Photo: Natasha Lennard / The Intercept

Along with other union members workers, the strike won the support of several activist communities and organizations, including the Democratic Socialists of America, immigrant rights groups, black liberation fighters, anarchists and anti-fascists. Angela Fernández, a leading lawyer and activist for immigrants’ rights, joined the picket line, supporting Teamsters who have faced immigration challenges in the past.

Fernández, who is a candidate for New York City Council and seeks to represent neighbors Washington Heights, Inwood and Marble Hill, told me that the intersection of immigrant rights and the labor struggle can never be overlooked. “We need to understand the deep-rooted connection and intersectionality of this work,” she said, emphasizing that the “war on unions”, which she credits Ronald Reagan for having started, has been damaging to workers everywhere.

The wealth of corporations and their owners in comparison to the economic difficulties faced by those whose work they exploit has always been intolerable.

Most striking workers live locally. Hunts Point has one of the highest concentrations of Latinx residents in all of New York City, and almost half of the area’s population lives below the federal poverty line. Organized work, Fernández said, “is ripe for a resurgence” with major strikes as an indispensable locus of “public unrest”.

Although they are increasingly accentuated by the pandemic, the wealth of companies and their owners in comparison with the economic difficulties faced by those whose work they exploit has always been intolerable. Cesar Chavez’s legacy is complicated by his deeply flawed opposition to undocumented immigrants entering the United States, but his statement that “we draw our strength from the very desperation we were forced to live in” speaks to this pandemic moment and the workers who are organize in it.

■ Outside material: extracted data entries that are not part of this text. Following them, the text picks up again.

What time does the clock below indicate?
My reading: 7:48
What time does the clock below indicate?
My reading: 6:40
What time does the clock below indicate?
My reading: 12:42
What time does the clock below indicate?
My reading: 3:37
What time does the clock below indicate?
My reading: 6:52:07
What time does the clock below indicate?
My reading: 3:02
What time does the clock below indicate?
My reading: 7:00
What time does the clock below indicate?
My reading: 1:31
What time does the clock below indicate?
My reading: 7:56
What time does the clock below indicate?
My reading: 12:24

You must not take the high risks and pay the losses of a strike to earn a decent salary. But it is clear as the day that workers’ rights, protections and livelihoods will not be guaranteed simply because a liberal center president puts the statue of a famous union leader in his office. As always, liberation workers and fighters on the front lines will lead the way.

Update: January 23, 2020, 13:49 ET
This story has been updated to include some details of the contract that ended the strike and the vote of the workers to approve it.